Taxpayer cost to defend serial killer 'well into six figures'
Defense attorney David L. Grant tells Cleveland 19 that Michael Madison's defense costs are well into the six figures. (Source: WOIO)
A defense attorney for convicted serial killer Michael Madison said that the cost to defend him is well into the six figures.
Madison was declared indigent in 2013, just months after he was arrested and charged with the murders of Shetisha Sheeley, Angela Deskins and Shirellda Terry. That means that not only the prosecution, but also the defense of Madison was paid for by taxpayers.
Madison was found guilty Thursday of the 14 counts against him, including charges of aggravated murder, rape, kidnapping and offense against a human corpse.
Madison's attorney, David L Grant, was assigned to the case in 2013. 
"I don't think we spent a dime that didn't need to be spent, absolutely not. I wouldn't look back and have any reservations about what we did and what we thought was necessary," said Grant. 

CLEVELAND, OH (WOIO) - He described spending money for things like experts and investigators, many of whom will never see the witness stand.

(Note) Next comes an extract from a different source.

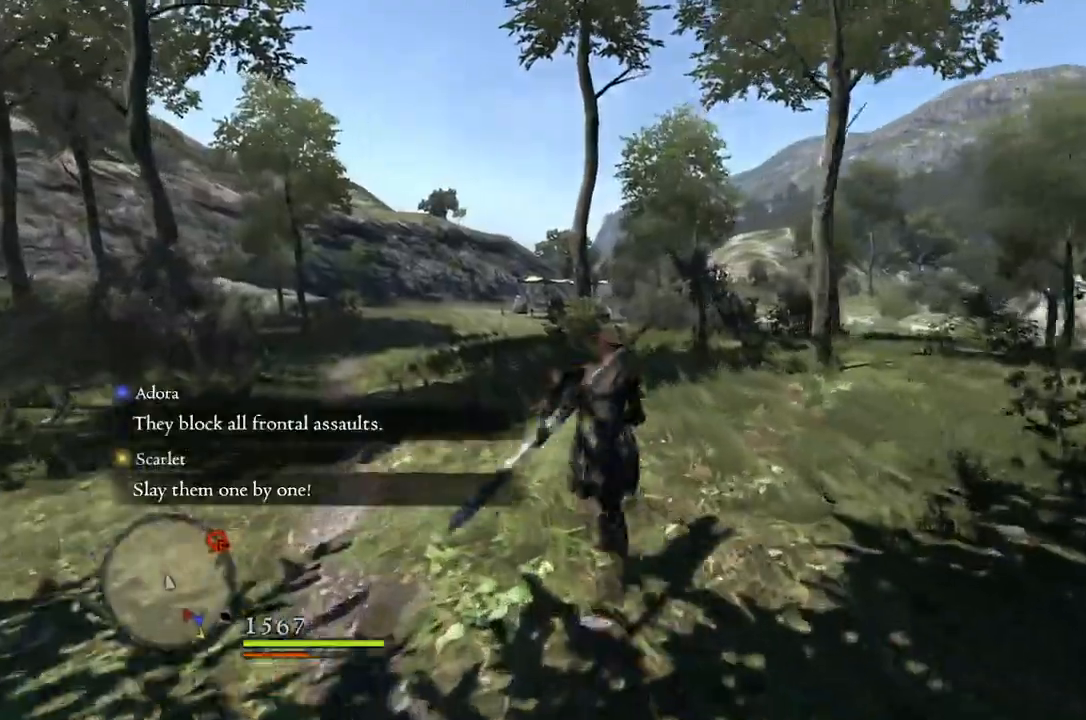
{"buttons": [], "left_stick": "up", "right_stick": "center", "events": []}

"We're dealing with the ultimate penalty here, we're dealing with somebody's life," said Grant. "What if a friend or family member is sitting where my client is sitting now, with their life on the line at that point in time? Would you think that those are wasted dollars or should that person get a fair trial, be afforded due process and have every opportunity to save their life?" 

Cleveland 19 reached out to the Office of the Ohio Public Defender. Since the case is not completed, they only have a tally of bills totaling less than $100.

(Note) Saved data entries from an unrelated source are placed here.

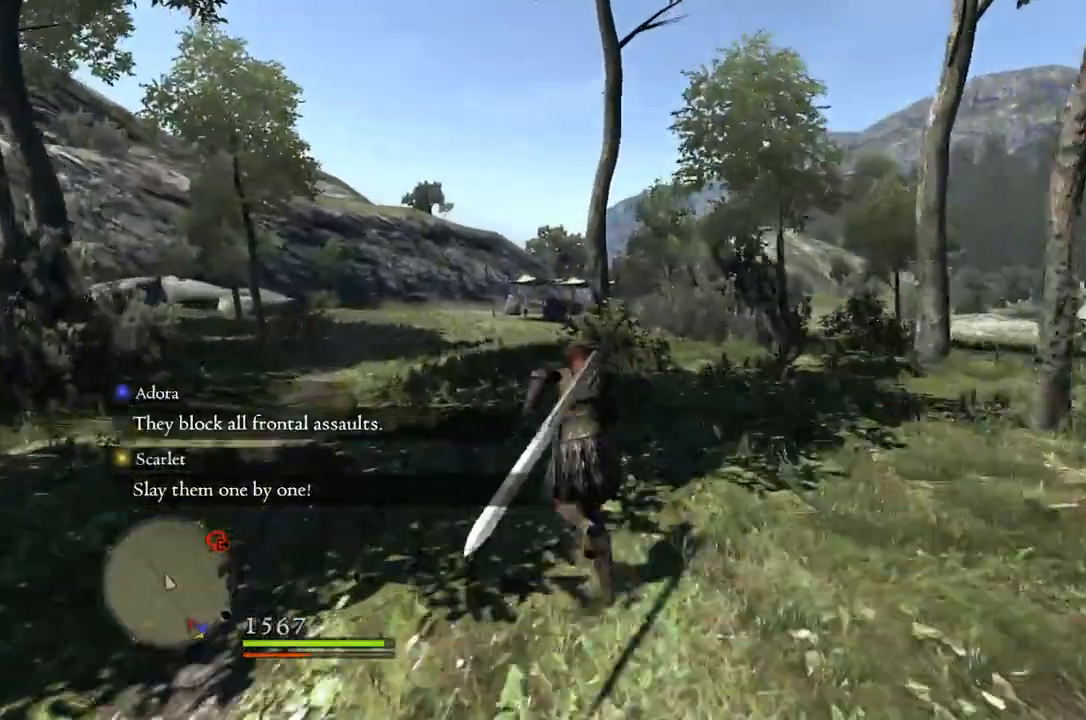
{"buttons": [], "left_stick": "up", "right_stick": "center", "events": []}
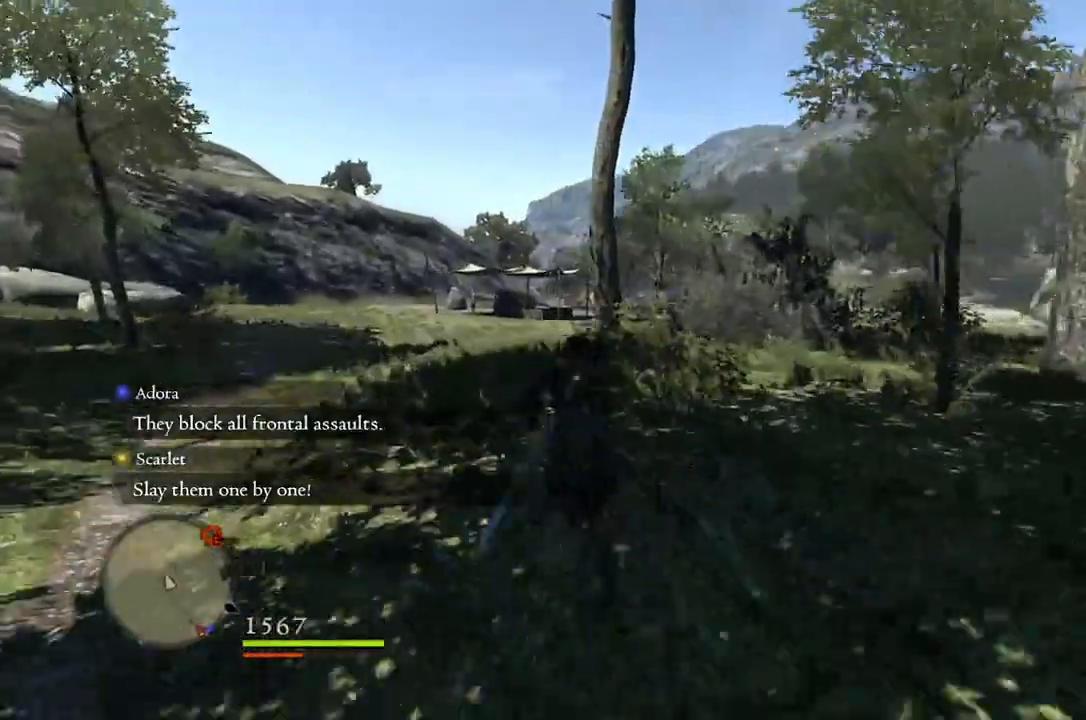
{"buttons": [], "left_stick": "up", "right_stick": "center", "events": []}
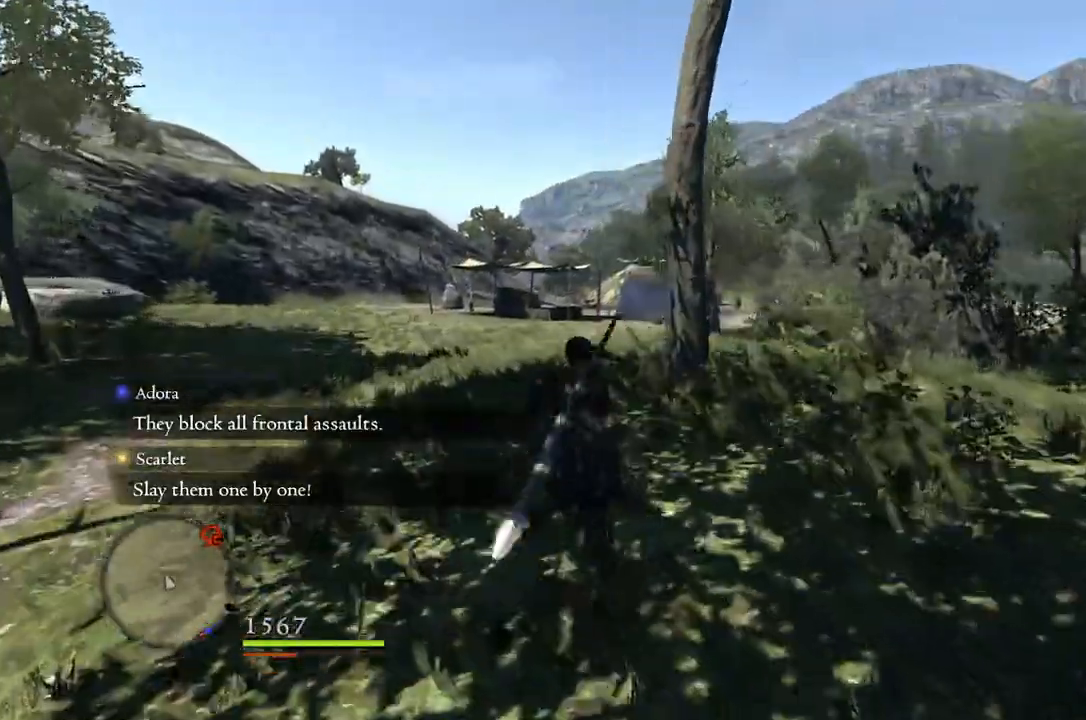
{"buttons": [], "left_stick": "up", "right_stick": "center", "events": []}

Cleveland 19 learned that the average cost to defend a death penalty case in Cuyahoga County in 2014 was $14,015.22. In Hamilton County for that same year, the average cost for defending death cases was $25,065.90.

Madison could potentially face the death penalty, determined in the next phase of the trial. Prosecutor Tim McGinty said that that phase usually lasts between three and four days. The jury will be sequestered again to decide what penalty they will recommend to the judge. The judge will eventually decide if Madison gets the death penalty.
None of the victims' family members, or McGinty wanted to speak publicly on the jury's decision for fear it would compromise the next phase of the trial.
Police found the first victim on July 19, 2013, after answering a complaint about odors coming from an East Cleveland garage. Two more bodies were discovered the following day. All three were wrapped in plastic bags.
Madison was eventually arrested at his mother's home after a two-hour standoff with police.

Cleveland 19 reached out to the prosecutor's office to get an idea of that office's costs in Madison's case, but no one from that office responded to the request.